* WHAT IS BEING ASKED
In the records below, find the line containing "Testimonials"; copy exactly that line and all lines after it to the end, and nothing else.

[Extracted records]

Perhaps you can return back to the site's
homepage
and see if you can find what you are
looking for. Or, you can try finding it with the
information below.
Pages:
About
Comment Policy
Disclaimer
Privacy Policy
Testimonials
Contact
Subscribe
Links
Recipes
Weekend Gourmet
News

* REPLY TO THE EXERCISE
Testimonials
Contact
Subscribe
Links
Recipes
Weekend Gourmet
News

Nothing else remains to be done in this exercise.